Mounting of a particular file system could be explicitly specified from the command line, in the config file, or in the application code.

Before ramfs, ext2fs, and hostfs could be consumed by Mystikos, they have to physically reside on an untrusted host. Currently only ext2fs offers an encryption option. Therefore, it's critical that NO secret should be embedded in any files on those file systems (unless it's an encrypted ext2fs). Instead, applications should rely on attestation to get secrets at run time from relying parties.

Runtime limitations

Typically, the above mentioned limitations are reflected in the kernel implementation of system calls. Interested readers are welcome to continue on Notable limitation of system call support in Mystikos.

A Linux application could expect the Linux kernel to simulate certain virtual files for read/write, such as /proc/self/exe.
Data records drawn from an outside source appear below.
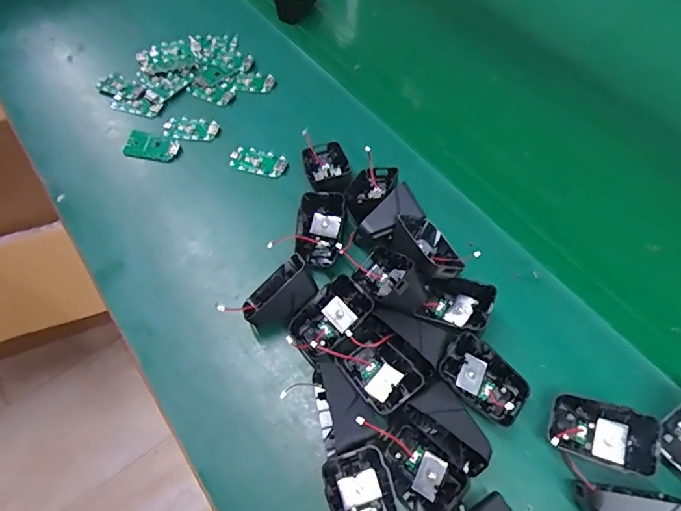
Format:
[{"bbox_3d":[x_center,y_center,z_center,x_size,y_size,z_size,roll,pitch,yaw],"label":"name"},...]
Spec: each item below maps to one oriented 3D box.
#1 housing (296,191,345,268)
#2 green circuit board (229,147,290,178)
[{"bbox_3d":[-0.019,-0.030,0.435,0.042,0.031,0.065,5,61,6],"label":"housing"},{"bbox_3d":[-0.090,-0.102,0.513,0.062,0.009,0.032,13,62,11],"label":"green circuit board"}]

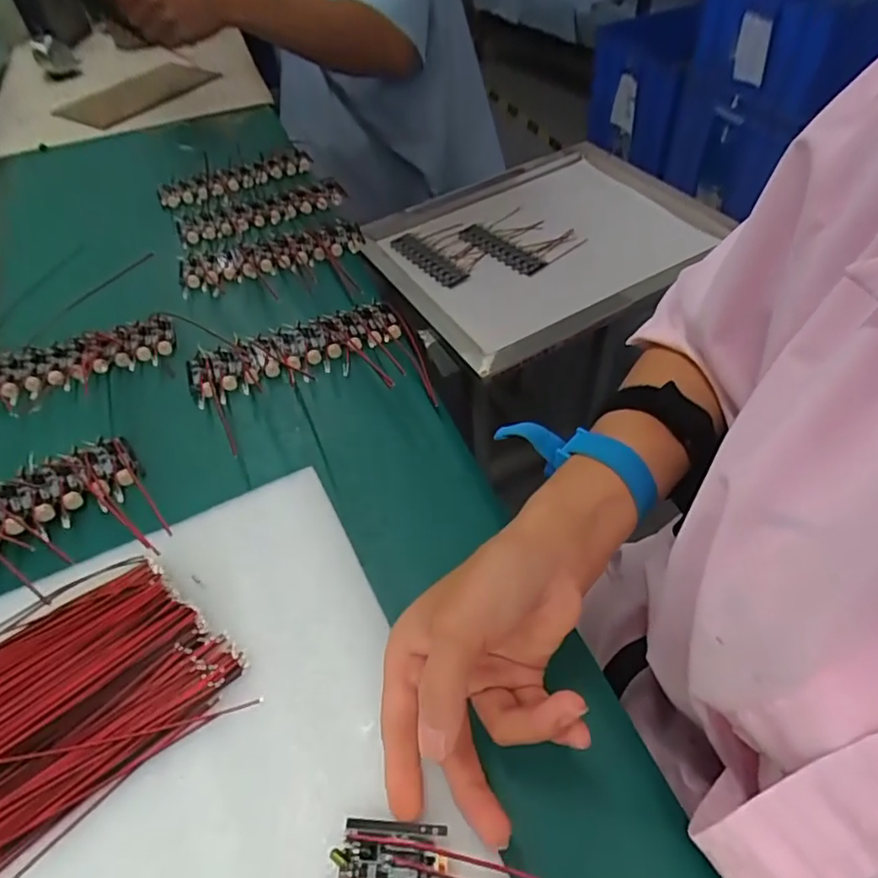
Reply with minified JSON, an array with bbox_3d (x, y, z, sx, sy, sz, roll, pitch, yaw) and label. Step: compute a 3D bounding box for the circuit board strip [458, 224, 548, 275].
[{"bbox_3d":[0.100,-0.317,0.967,0.050,0.015,0.173,-34,56,-20],"label":"circuit board strip"}]

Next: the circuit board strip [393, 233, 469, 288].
[{"bbox_3d":[-0.019,-0.296,0.958,0.047,0.011,0.166,-32,56,-18],"label":"circuit board strip"}]

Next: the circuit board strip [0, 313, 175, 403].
[{"bbox_3d":[-0.285,-0.062,0.444,0.156,0.008,0.062,-18,51,-14],"label":"circuit board strip"}]

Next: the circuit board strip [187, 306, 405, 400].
[{"bbox_3d":[-0.109,-0.071,0.440,0.155,0.011,0.054,-18,51,-14],"label":"circuit board strip"}]

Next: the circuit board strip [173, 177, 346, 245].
[{"bbox_3d":[-0.177,-0.230,0.576,0.159,0.014,0.063,-23,53,-12],"label":"circuit board strip"}]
Currently Mystikos only implements a subset of these virtual files that are commonly used. An application could fail if it depends on a virtual file that is not implemented yet.
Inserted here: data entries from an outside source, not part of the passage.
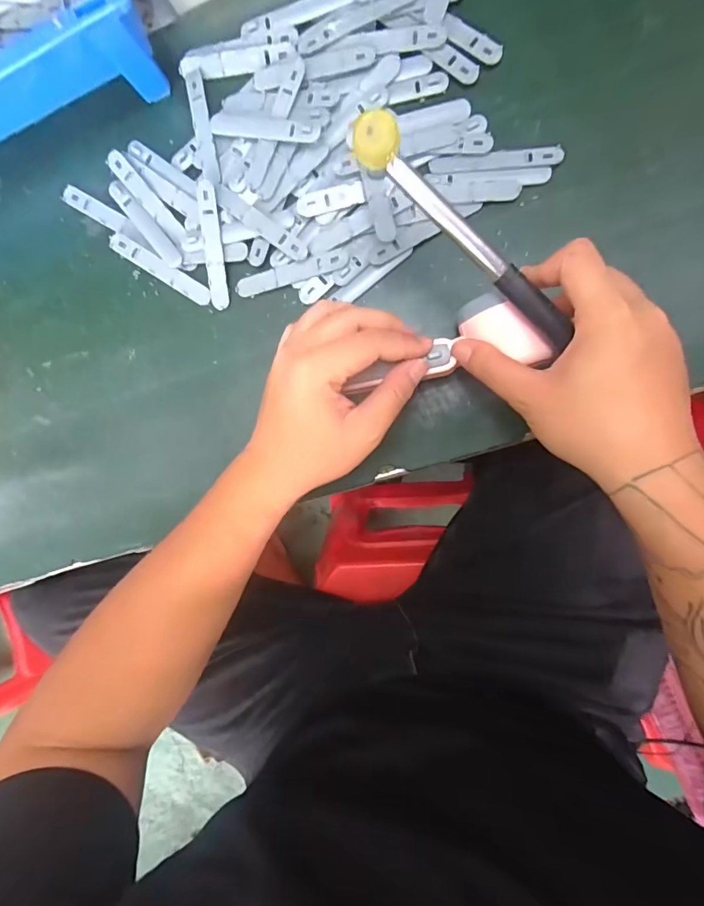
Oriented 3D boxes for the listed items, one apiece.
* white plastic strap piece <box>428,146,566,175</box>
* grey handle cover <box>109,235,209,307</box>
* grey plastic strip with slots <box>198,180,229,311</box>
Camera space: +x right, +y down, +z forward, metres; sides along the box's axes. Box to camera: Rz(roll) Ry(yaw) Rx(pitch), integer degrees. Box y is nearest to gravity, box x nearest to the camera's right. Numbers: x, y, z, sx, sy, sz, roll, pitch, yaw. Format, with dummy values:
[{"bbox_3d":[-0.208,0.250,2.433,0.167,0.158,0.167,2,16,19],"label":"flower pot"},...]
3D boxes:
[{"bbox_3d":[0.106,-0.218,0.338,0.094,0.005,0.013,0,94,7],"label":"white plastic strap piece"},{"bbox_3d":[-0.159,-0.153,0.379,0.091,0.012,0.016,32,97,4],"label":"grey handle cover"},{"bbox_3d":[-0.112,-0.167,0.369,0.014,0.004,0.096,-4,103,-4],"label":"grey plastic strip with slots"}]

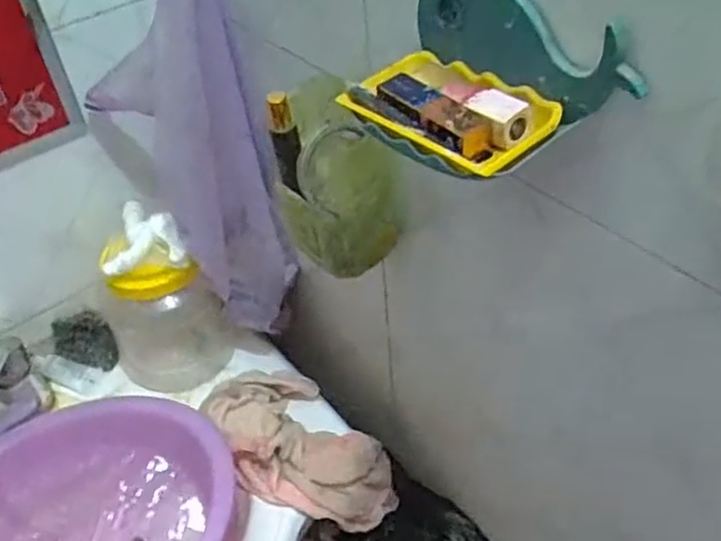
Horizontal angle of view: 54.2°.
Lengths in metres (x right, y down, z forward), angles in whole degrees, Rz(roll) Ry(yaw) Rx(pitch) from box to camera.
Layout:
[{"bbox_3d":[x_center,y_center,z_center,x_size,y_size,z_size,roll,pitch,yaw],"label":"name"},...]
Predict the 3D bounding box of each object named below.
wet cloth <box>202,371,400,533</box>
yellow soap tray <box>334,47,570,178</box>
[{"bbox_3d":[-0.069,0.195,0.767,0.192,0.130,0.132,33,56,33],"label":"wet cloth"},{"bbox_3d":[0.051,-0.094,0.399,0.069,0.015,0.116,-33,50,-25],"label":"yellow soap tray"}]

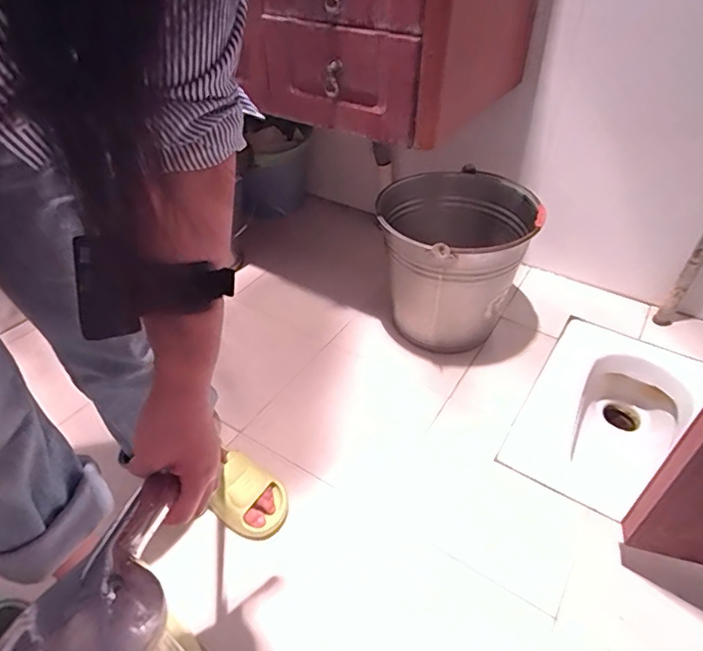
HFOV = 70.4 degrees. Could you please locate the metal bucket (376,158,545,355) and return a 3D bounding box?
[{"bbox_3d":[0.237,-0.134,1.150,0.308,0.320,0.368,10,41,14],"label":"metal bucket"}]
Regarding C runtime (CRT), Mystikos' CRT is based on musl, some libc functions/symbols are present in glibc but not in musl. Although we try to achieve glibc compatibility by adding those missing functions/symbols to musl, an application could fail to start (or even fail/crash at runtime) if it references one of the functions/symbols that we haven't patched yet. To figure out the missing dependencies, one can use myst-gdb to load the generated file system archive (example), and check if any unresolved symbols are reported.